» CONJUNTO DE TAREFAS:
1. Segundo o texto sobre a ciência na América Latina, em que país ocorreu o simpósio de física de altas energias de 2016?
2. Por favor, prossiga o texto sobre a ciência na América Latina a partir do ponto em que ele termina.
=== TEXTO APRESENTADO ===
No início deste ano, cientistas de toda a América Latina se reuniram em São Paulo. Foi o começo de algo novo: a primeira estratégia regional de infraestrutura de pesquisa em larga escala da América Latina.
A América Latina abriga um grande número de especialistas, a maioria dos observatórios astronômicos da Terra e um grande número de projetos de física de partículas e astrofísica. Mas só recentemente os cientistas latino-americanos atingiram uma massa crítica e angariaram apoio do governo para criar uma estratégia própria para o avanço da ciência.
“Pode haver alguém no Chile trabalhando no mesmo assunto que alguém na Venezuela ou na Colômbia, e talvez eles nem saibam disso”, afirma Carla Bonifazi, física da Universidade Federal do Rio de Janeiro, no Brasil. “Estabelecer conexões, abrir novos canais de comunicação e fazer um intercâmbio de ideias entre esses diferentes países pode iniciar novas colaborações para o progresso da ciência”.
A colaboração entre nações é uma das maiores forças motrizes de algumas das descobertas mais revolucionárias da física na história recente. Doze países da Europa, além de parceiros externos, como os Estados Unidos, reuniram recursos e conhecimentos por meio da CERN para construir o Grande Colisor de Hádrons. Nessa empreitada, descobriram o bóson de Higgs. O Conselho de Instalações de Ciência e Tecnologia do Reino Unido, a Sociedade Max Planck da Alemanha e o Conselho de Pesquisa da Austrália se juntaram à Fundação Nacional de Ciência dos Estados Unidos para construir o projeto Advanced LIGO. Juntamente com a colaboração Virgo, na Itália, cujas instituições participantes estão localizadas em seis países da Europa, os cientistas usaram o detector Advanced LIGO para descobrir ondas gravitacionais.
Cientistas e formuladores de políticas de toda a América Latina estão se unindo para moldar o futuro de sua ciência e estão começando pela cosmologia e pela física de altas energias.
Projeto piloto
Os cientistas começaram a conversar de forma mais séria sobre uma estratégia regional em 2016, durante um simpósio de física de altas energias na Guatemala. Em 2018, formuladores de políticas do Encontro Ibero-Americano de Ministros e Altas Autoridades de Ciência, Tecnologia e Inovação fizeram um manifesto ministerial enfatizando a necessidade de se promoverem as atividades científicas dos pesquisadores e de se apoiarem novos projetos e colaborações.
Este ano foi marcado pelo primeiro workshop do LASF4RI , Fórum Latino-Americano para a Infraestrutura de Pesquisa em Grandes Experimentos.
“Por meio deste fórum, esperamos mapear e priorizar projetos científicos que fomentem colaborações e treinem uma nova geração de cientistas em áreas específicas”, relata Fernando Quevedo, físico guatemalteco e diretor do Centro Internacional de Física Teórica.
=== DADOS APRESENTADOS ===
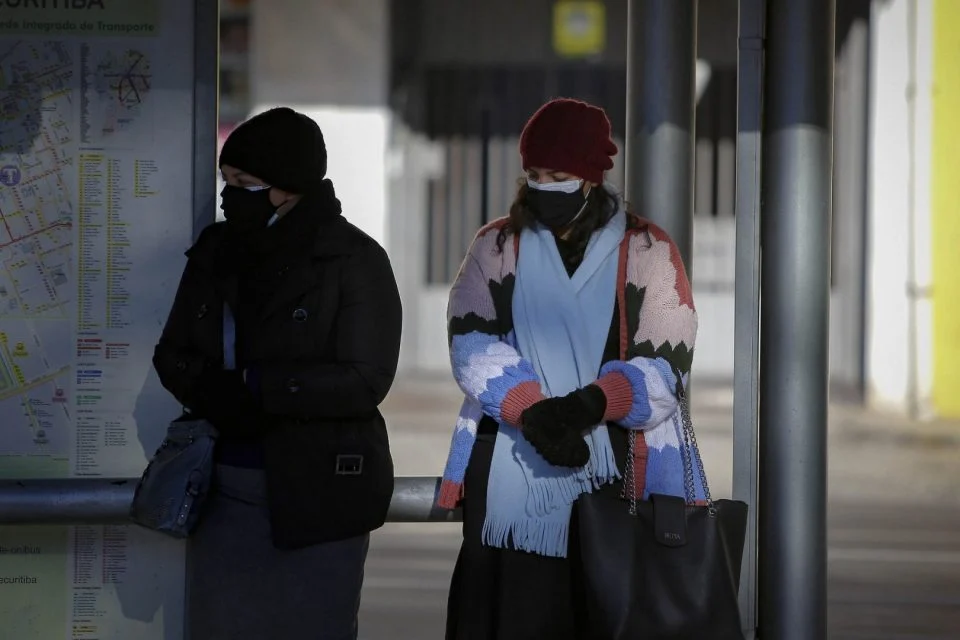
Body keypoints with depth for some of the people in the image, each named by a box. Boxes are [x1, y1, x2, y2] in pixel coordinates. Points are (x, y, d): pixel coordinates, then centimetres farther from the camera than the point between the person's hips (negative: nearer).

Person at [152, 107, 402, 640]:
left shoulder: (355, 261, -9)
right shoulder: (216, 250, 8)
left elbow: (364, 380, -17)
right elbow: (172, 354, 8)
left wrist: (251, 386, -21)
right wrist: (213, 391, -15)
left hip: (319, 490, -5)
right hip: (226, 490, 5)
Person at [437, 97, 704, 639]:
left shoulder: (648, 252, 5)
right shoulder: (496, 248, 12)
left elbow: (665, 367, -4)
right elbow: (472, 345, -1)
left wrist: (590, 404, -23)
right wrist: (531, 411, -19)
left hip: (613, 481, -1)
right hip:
===
» RESPOSTAS POR ITEM:
1. Na Guatemala.

2.
No workshop, que ocorreu no Instituto Sul-Americano de Pesquisas Fundamentais, afiliado ao ICTP, os participantes formaram dois grupos diferentes. Um grupo preparatório criará diretrizes e receberá relatórios das diferentes empreitadas em física de altas energias e cosmologia na América Latina, mapeando o cenário atual dos projetos científicos na região. Usando essas informações, o grupo de estratégia apresentará perspectivas e recomendações a serem expostas no próximo encontro ministerial.
“Para fazer tudo isso funcionar, precisamos envolver as pessoas e obter contribuições e apoio da comunidade”, diz Marta Losada, física colombiana que tem liderado essa iniciativa. “Com esse workshop, queríamos que todos tivessem acesso à situação atual, além de explicar o que queremos dizer quando falamos dessa estratégia. Queríamos mostrar por que é importante desenvolver essa infraestrutura de pesquisa aqui na América Latina a fim de avançarmos e sermos participantes ativos da ciência.”
Mais adiante, os envolvidos no projeto esperam que essa estratégia possa ser aplicada a uma ampla gama de campos científicos na região.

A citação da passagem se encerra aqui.